Jest i maska. Ktoś powie z blachy byłaby lepsza – tak zgoda, ale ważne, że jest i taka.
…są nawet wyraźnie widoczne miejsca wbijania gwoździ.
…mały lewarek…
…i ręczna pompka przydatna np. w pompowaniu kół roweru Hansa.. Wężyk pozostawiono do samodzielnego wykonania, a raczej do znalezienia przez nas materiału, który będzie go imitował.
Tak oto prezentują się wszelkiej maści kombinerki, klucze, młotki i temu podobne drobiazgi.
Jak widać na poniższej fotografii, jest nawet strug do drewna, natomiast sam brzeszczot, którego uchwyt można dostrzec, znajduje się na blaszce.
…i niezbędna w każdym szanującym się warsztacie oliwiarka.
Skrzynki narzędziowe możemy wykonać dwie – jedną otwartą, druga zamkniętą. W otwartej pokuszono się nawet o zaakcentowanie nakrętek, podkładek i śrubek. W przypadku obu, do montażu wykorzystamy również elementy blaszane, co z pewnością przełoży się na odbiór gotowych miniatur.
Części wózka zestawu palnikowego.
I rzut okiem na drewniane skrzynki.
Na zakończenie należy jeszcze spojrzeć na fototrawionkę, która to zawiera np. płaskie klucze.
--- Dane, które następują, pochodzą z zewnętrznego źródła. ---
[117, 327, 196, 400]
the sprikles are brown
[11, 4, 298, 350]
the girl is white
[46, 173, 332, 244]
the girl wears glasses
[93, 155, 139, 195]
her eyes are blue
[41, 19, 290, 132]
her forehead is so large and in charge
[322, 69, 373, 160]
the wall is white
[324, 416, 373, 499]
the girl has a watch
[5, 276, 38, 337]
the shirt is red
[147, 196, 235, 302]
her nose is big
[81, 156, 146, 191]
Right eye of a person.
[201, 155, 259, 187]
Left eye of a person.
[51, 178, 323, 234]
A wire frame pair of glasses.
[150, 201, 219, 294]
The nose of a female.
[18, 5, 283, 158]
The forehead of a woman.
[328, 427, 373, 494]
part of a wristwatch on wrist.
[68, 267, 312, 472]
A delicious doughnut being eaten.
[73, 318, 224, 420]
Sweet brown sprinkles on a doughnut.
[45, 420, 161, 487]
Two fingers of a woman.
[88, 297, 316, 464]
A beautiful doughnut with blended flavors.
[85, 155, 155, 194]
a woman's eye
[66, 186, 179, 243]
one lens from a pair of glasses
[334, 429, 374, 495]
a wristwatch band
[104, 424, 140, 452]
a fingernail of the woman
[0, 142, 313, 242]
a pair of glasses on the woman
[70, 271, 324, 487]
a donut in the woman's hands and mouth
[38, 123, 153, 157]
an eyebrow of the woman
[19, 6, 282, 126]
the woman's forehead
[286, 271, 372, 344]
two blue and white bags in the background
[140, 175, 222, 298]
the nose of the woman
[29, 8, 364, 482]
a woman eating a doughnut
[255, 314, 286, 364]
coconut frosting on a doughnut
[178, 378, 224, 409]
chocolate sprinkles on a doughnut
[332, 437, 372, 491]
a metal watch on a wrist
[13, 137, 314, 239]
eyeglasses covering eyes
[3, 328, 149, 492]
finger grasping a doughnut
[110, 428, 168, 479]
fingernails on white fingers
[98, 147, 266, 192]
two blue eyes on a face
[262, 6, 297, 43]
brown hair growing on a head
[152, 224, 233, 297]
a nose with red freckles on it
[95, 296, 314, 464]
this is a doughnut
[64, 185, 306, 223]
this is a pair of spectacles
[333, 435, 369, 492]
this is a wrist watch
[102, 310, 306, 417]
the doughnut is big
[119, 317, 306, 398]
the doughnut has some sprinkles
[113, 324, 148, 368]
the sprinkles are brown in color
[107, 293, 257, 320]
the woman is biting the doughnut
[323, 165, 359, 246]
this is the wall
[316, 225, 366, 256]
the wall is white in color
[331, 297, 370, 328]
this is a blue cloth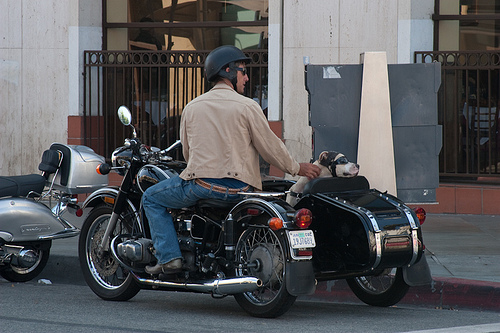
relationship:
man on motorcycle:
[107, 34, 326, 276] [0, 135, 117, 290]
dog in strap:
[269, 143, 373, 231] [278, 173, 316, 201]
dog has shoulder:
[269, 143, 373, 231] [296, 163, 327, 194]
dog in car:
[269, 143, 373, 231] [258, 138, 401, 298]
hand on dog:
[297, 144, 327, 172] [269, 143, 373, 231]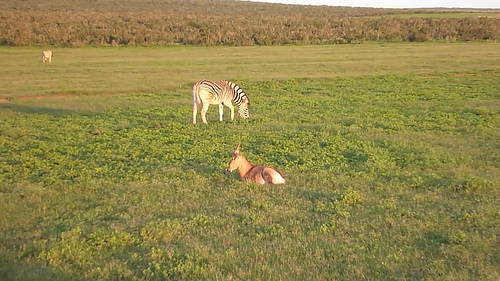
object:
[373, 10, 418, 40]
leaves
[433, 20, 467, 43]
trees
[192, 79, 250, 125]
animal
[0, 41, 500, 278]
grass field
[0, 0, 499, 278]
field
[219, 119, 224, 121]
feet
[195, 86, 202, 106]
tail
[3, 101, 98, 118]
shadow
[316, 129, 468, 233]
grass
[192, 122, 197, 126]
feet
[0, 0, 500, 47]
distance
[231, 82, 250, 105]
mane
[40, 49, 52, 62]
animal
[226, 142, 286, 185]
animal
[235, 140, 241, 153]
horns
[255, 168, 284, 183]
haunch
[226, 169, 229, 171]
nose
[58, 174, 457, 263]
grass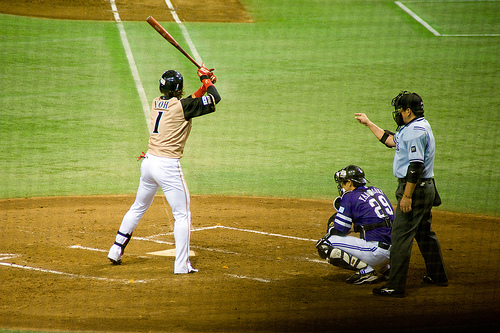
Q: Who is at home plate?
A: A player.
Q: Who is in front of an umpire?
A: A catcher.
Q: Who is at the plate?
A: A baseball player.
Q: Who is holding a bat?
A: A baseball player.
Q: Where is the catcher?
A: Behind the plate.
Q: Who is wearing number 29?
A: Catcher.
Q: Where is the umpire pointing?
A: Toward the pitcher.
I płaskie zupełnie nie są, gdyż tak jak w oryginałach, rękojeść jest troszeczkę cieńsza od części roboczej – widać baczenie na szczegóły.
Kalkomania to nalepki z tarczami manometrów do butli i napisy na kanistry z olejem. Są również dwa krucyfiksy -na kanistry z wodą, chyba tylko po to, żeby wypełnić miejsce na tak malutkim arkusiku.
Co do całości to jestem na tak i czekam na taki sam zestaw, tym razem z warsztatem polowym strony przeciwnej – do którego będę mógł odstawić na serwis T-34.